◆ **設問**:
心不全の進行度を扱った本文によると、心臓のはたらきが約2分の1に低下したとき、心臓はどのように対応しますか。

◆ **本文**:
= = =

今回は、心不全を予防する重要性と、進行度に合わせた予防方法について、日本循環器学会 前代表理事の小室一成先生に伺いました。

心不全は、進行度に応じてAからDまでの4ステージに分類されます。ステージAやBは、まだ「心不全リスクを持っている」段階です。心不全を発症すると、ステージCに移行します。4つのステージについて、それぞれの特徴をお話しします。

AからDまでの4ステージについて

ステージAは、「心臓に異常はないが、心臓の異常が起こる確率が高い」ステージです。ステージBは、「心臓に異常があるが、息苦しさはない」ステージです。心臓に異常があるとはいえ、まだ心不全ではありません。

心臓は、少々の異常があっても、心臓から出る血液量を一定に保つことができる機能を備えています。たとえば、心臓のはたらきが約2分の1に低下したとき、心臓はその大きさを約2倍に拡大して、血液の出る量を通常と変わらない量に保とうとします。このようなはたらきを“心臓の代償機構”といい、代償機構がはたらいている状態は心不全ではないといえます。

ステージCは、「心臓に異常があり、息苦しさを感じる」ステージです。急性心不全が起こると、非常に強い息苦しさを感じ、救急車を呼ぶ患者さんもいらっしゃいます。酸素吸入、血管拡張薬、利尿薬を投与することで、多くの患者さんは症状が和らぎ、歩いて帰ることができます。しかし、心臓に負担のかかる生活を送っていると、すぐに症状が悪化してしまいます。これを「急性増悪」といいます。

一度心不全を発症すると、慢性心不全に移行します。慢性心不全の患者さんは、急性増悪により入退院を繰り返すことが特徴です。

= = =

◆ **提示情報**:
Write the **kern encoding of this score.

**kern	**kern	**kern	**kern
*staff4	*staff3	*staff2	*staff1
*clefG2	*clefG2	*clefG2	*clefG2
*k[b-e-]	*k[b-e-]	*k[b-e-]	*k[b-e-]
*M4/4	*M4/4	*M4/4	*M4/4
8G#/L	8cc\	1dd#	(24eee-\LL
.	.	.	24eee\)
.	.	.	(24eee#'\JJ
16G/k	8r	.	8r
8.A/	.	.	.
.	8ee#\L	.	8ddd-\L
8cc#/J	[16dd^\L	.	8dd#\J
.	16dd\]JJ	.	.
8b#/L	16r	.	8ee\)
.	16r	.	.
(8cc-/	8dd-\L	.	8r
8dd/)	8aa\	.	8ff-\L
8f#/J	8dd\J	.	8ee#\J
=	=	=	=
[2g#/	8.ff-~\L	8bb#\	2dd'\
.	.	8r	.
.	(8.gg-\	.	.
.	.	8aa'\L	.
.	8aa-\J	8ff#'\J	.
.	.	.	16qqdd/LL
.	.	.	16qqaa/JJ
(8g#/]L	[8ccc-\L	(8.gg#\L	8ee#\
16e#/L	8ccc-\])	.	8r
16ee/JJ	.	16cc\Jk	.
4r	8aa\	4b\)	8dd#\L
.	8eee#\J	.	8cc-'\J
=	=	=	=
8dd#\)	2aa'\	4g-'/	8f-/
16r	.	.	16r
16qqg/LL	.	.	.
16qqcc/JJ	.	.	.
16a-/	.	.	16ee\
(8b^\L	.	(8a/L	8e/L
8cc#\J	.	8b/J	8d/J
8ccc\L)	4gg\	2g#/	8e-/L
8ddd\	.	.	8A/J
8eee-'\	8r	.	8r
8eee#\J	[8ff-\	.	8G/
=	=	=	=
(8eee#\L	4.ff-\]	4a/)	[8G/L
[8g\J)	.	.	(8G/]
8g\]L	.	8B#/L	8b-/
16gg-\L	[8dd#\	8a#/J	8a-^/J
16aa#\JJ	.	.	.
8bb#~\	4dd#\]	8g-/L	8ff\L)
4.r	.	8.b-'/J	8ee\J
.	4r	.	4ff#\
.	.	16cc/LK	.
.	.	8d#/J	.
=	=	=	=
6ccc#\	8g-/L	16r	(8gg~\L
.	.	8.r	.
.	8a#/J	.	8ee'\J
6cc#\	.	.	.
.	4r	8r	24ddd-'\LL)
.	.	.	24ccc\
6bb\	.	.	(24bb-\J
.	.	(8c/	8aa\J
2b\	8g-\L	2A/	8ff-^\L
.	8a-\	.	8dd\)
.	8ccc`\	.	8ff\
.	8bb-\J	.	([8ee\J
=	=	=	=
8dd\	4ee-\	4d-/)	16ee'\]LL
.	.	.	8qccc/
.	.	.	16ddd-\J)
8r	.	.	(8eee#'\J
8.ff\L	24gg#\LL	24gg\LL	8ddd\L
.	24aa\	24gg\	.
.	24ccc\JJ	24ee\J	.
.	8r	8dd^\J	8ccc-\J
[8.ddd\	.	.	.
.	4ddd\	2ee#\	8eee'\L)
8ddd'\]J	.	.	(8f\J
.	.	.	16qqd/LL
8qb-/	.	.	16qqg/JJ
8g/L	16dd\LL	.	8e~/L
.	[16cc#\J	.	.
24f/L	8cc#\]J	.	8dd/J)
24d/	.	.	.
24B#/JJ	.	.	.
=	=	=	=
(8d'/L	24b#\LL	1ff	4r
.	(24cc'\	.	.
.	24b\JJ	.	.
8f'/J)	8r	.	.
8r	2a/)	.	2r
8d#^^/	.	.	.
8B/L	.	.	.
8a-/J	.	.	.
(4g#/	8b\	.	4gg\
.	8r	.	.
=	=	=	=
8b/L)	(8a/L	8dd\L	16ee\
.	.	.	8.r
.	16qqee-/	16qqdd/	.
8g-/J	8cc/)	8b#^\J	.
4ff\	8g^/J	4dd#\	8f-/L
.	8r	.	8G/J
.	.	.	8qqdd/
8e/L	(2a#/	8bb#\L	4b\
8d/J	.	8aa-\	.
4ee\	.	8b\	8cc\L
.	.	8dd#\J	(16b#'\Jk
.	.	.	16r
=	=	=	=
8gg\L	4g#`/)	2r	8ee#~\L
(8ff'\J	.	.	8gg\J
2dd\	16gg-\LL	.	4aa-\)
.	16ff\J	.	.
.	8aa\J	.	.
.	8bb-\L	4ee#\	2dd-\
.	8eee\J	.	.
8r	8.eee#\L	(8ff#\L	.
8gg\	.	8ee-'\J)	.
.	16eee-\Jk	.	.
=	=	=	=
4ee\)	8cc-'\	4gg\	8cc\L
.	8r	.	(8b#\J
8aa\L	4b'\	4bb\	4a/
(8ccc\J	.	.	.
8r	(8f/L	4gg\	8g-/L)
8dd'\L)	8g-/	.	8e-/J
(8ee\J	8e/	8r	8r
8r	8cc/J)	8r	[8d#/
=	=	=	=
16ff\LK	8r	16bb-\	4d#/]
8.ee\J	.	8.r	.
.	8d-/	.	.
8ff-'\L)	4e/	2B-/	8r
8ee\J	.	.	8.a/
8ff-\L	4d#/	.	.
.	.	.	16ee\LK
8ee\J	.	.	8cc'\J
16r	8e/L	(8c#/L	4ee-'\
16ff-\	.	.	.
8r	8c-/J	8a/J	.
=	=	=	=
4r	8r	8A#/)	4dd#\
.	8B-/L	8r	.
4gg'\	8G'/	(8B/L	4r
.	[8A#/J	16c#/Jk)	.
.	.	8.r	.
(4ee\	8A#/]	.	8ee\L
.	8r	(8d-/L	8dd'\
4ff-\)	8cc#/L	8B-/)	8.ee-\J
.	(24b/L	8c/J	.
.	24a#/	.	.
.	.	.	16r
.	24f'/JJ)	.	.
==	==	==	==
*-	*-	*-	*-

= = =

◆ **記述解答**:
心臓はその大きさを約2倍に拡大して、血液の出る量を通常と変わらない量に保とうとします。